Kids learn from forced apologies that other people’s feelings are more important than their own.
Occasionally, after a disagreement or argument, we need some time to collect ourselves and consider our mistakes. This kind of thinking enables us to acknowledge our errors and recognize our role in the issue.
We deny children this time to reflect when we press them to apologize. We also advise them to put the other person’s needs ahead of their own feelings.

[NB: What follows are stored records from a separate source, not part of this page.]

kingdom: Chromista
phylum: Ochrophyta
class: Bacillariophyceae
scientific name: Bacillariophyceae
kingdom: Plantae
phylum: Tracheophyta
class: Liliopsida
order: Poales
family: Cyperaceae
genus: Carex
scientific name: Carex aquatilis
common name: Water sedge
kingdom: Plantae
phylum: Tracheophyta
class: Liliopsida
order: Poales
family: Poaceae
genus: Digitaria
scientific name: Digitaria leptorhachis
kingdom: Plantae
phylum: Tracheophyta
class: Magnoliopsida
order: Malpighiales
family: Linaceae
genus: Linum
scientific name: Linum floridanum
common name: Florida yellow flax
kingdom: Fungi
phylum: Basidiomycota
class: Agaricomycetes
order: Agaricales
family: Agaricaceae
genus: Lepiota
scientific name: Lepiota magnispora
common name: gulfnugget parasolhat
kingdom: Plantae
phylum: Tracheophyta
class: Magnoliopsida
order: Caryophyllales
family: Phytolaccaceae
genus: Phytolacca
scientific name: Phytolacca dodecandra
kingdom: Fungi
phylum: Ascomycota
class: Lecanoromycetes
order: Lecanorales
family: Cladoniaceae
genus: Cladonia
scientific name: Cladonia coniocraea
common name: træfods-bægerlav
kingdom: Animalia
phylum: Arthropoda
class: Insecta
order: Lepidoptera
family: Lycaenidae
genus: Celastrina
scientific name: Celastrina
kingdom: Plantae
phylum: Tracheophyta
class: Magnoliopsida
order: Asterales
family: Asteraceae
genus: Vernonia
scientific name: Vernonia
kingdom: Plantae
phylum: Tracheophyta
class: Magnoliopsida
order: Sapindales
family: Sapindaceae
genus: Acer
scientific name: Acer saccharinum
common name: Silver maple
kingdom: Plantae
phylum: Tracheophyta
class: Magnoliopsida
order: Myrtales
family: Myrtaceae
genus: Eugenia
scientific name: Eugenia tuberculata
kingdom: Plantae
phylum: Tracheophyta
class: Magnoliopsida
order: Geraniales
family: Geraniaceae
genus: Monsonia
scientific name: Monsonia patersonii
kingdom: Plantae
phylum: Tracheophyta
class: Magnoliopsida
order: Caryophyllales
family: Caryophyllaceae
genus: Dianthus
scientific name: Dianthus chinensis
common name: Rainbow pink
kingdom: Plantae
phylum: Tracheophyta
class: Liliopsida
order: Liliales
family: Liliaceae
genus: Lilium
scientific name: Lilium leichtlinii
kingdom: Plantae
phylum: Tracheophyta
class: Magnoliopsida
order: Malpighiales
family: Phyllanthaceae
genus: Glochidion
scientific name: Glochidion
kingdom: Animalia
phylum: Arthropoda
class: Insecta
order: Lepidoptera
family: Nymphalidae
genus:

Adults who always want to please others, find it difficult to stand up for themselves, and are unable to obtain what they need could result from this. Georgie doesn’t make up an apology because of this.
Emma related an incident that happened at the playground: “I went to the kid who Georgie had pushed at the playground and apologized, instead of making him apologize.”
Georgie would, I think, observe my actions and pick up appropriate manners in that circumstance.
However, Georgie’s mother was not amused and requested that he issue an apology. She referred to me as a horrible and careless mother after I gave my justification.
She faces a lot of criticism from family and friends.
Emma gets a lot of flak from friends and family. Our domestic argument intensified after the playground incident. I disagree with my husband’s insistence on tougher procedures.
Some believe that controlling their child’s conduct with force or cruelty is a beneficial parenting technique. They may act in this way out of uncertainty or fear.
My goal is to be a friend to my kid, support him in managing his feelings, and guide him through life.
This method of communication teaches the youngster about responsibility and independence, as well as how they impact other people. I don’t downplay my authority; I simply don’t think I’m better than my son.
Already, Georgie and I have a close relationship. I’ll let him know if I’m feeling overwhelmed and that I need some alone time.
He’s learning from me now, so he’ll let me know when he needs more room.
“Despite always having confidence in my parenting methods and seeing positive results, constant criticism from my husband and other parents has made me question my decisions,” she said in her letter’s conclusion, pleading for assistance.
I’m hoping you can advise me, audience. What are your thoughts on this?
In order to make sure their kids succeed, parents frequently look for universal strategies. But, when circumstances change, tried-and-true success formulas might not work anymore.